Pelarungan ABK, legislator: Kemenlu fasilitasi gugatan keluarga korban

Anggota Komisi I DPR RI Willy Aditya. ANTARA/dokumentasi pribadi

Jakarta (ANTARA) - Anggota Komisi I DPR Fraksi Partai NasDem Willy Aditya meminta Kementerian Luar Negeri RI memfasilitasi apabila keluarga anak buah kapal (ABK) Long Xing 629 yang jenazahnya dilarung di laut melakukan gugatan untuk mendapatkan keadilan.

"Kemenlu harus serius mendampingi korban untuk memperoleh rasa keadilan. Apabila keluarga merasa perlu melakukan gugatan, Kemenlu harus fasilitasi itu agar terjamin hak-haknya. Kita pernah punya beberapa kasus. Pemerintah menyediakan pengacara untuk melakukan pembelaan," kata Willy dalam keterangannya di Jakarta, Selasa.

Willy menjelaskan bahwa penyelesaian kasus pelarungan ABK ini harus terus mengikutsertakan korban dalam setiap penyelesaiannya.

Menurut dia, dengan cara pelibatan korban atau keluarga korban, kehadiran negara dan rasa keadilan dapat benar dirasakan.

Baca juga: Kasus ABK Long Xing 629, Imigrasi Tanjung Priok dan Pemalang diperiksa

Ia mengutarakan bahwa Kemenlu tidak bisa berjalan sendiri dalam menghadirkan rasa keadilan bagi korban sehingga perlu ada kerja sama sinergis dengan banyak pihak, termasuk keluarga korban.

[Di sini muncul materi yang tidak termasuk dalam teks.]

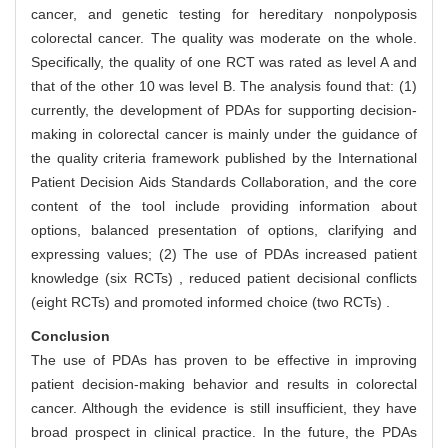
cancer, and genetic testing for hereditary nonpolyposis
colorectal cancer. The quality was moderate on the whole.
Specifically, the quality of one RCT was rated as level A and
that of the other 10 was level B. The analysis found that: (1)
currently, the development of PDAs for supporting decision-
making in colorectal cancer is mainly under the guidance of
the quality criteria framework published by the International
Patient Decision Aids Standards Collaboration, and the core
content of the tool include providing information about
options, balanced presentation of options, clarifying and
expressing values; (2) The use of PDAs increased patient
knowledge (six RCTs) , reduced patient decisional conflicts
(eight RCTs) and promoted informed choice (two RCTs) .
Conclusion
The use of PDAs has proven to be effective in improving
patient decision-making behavior and results in colorectal
cancer. Although the evidence is still insufficient, they have
broad prospect in clinical practice. In the future, the PDAs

"Pemerintah harus serius menangani kasus ini dari hulu hingga hilir. Kemenlu harus kerja sama dengan Kemenaker, kita sudah punya UU Pelindungan Pekerja Migran, periksa semua mulai dari sisi perekrutan hingga perlakuan tidak manusiawi yang terjadi selama di kapal, jangan hanya separuh-separuh menyelesaikan kasus ini," ujarnya.

Selain upaya penyelesaian secara diplomatik, kata Wakil Ketua Fraksi Partai NasDem itu, Kemenlu juga harus menjadi wakil negara dalam melakukan pembelaan yang diperlukan.

Willy menyebutkan ada banyak mekanisme hukum internasional yang bisa digunakan untuk memastikan hak-hak korban dapat diterima.

Ia mencontohkan Indonesia tergabung di badan organisasi internasional yang bisa menjadi sekutu dalam menuntut pengusaha dan pemerintah Tiongkok bertanggung Jawab.

"Bukan hanya mempertimbangan ILO Seaferer’s Regulation, ini harus serius dilakukan agar tidak kerap terjadi perlakuan tidak manusiawi terhadap WNI di kapal-kapal berbendera asing," katanya.

Willy mendesak pemerintah untuk lebih serius dalam menangkal dan menindak setiap pelanggar hukum yang dapat mencelakai WNI karena kasus seperti yang terjadi terhadap tiga ABK merupakan puncak gunung es dari banyak kasus serupa.

Baca juga: Bareskrim beberkan kronologi pemberangkatan 14 ABK Long Xing 629

"Perangkat hukum yang sudah kita miliki harus ada yang mengawalnya dengan serius dan harus ada tindakan keras, baik secara diplomatik maupun secara hukum, terhadap pihak-pihak yang merugikan Indonesia," katanya.

Langkah itu, lanjut dia, harus dilakukan sejalan dengan perbaikan yang harus terus juga dilakukan di dalam negeri.